Throughout the duration of the Agreement, the Claimant diligently fulfilled its contractual
obligations, delivering goods in accordance with the terms agreed upon by both parties. Any
disputes regarding quality standards should have been addressed through the dispute resolution
mechanism provided for in the Agreement, rather than unilaterally terminating the contract.
It is imperative for this Tribunal to uphold the sanctity of the Agreement between the parties.
Both parties entered into the Agreement voluntarily and are bound by its terms.

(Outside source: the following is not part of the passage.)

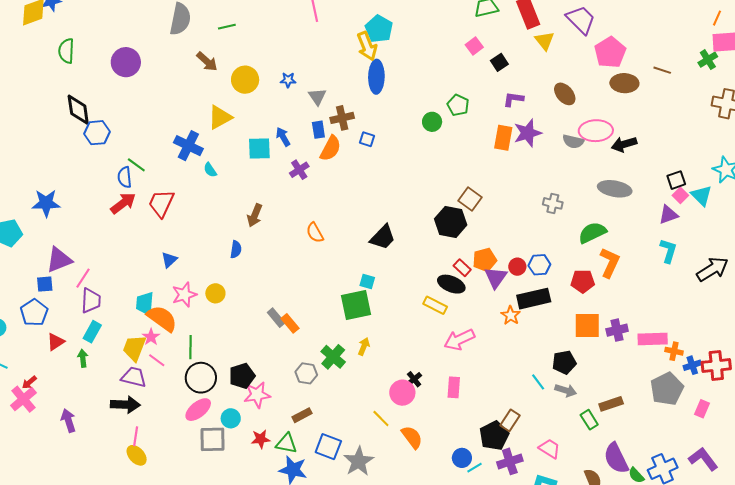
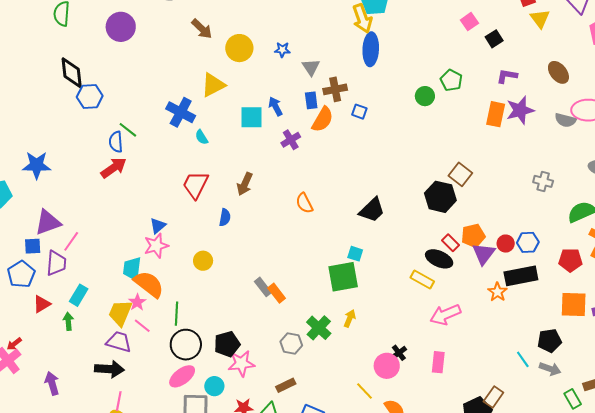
red trapezoid: (161, 203) -> (196, 185), moved
pink star: (184, 295) -> (156, 246), moved
purple trapezoid: (91, 301) -> (56, 263), moved

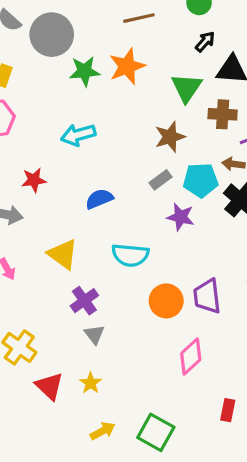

The
Respondent's actions in unilaterally terminating the Agreement without proper justification
undermine the integrity of contractual agreements and must be remedied accordingly.
Prayer
It is, therefore, most respectfully prayed before this Hon'ble Court that in the given facts and
circumstances of this case, it may, in the interest of justice, be pleased to:
a. The Claimant has suffered significant damages as a result of the Respondent's unjustified
termination of the Agreement. These damages include not only financial losses incurred
due to the termination but also reputational harm and disruption to business operations.
The Claimant is entitled to compensation for these damages, as per the terms of the
Agreement and applicable law.
b. The Claimant prays to the tribunal for a fair and impartial adjudication of the dispute in
accordance with the principles of law and equity, or
c. Pass any other order(s) which this Hon’ble tribunal may deem fit and proper under the
facts and circumstances of this case.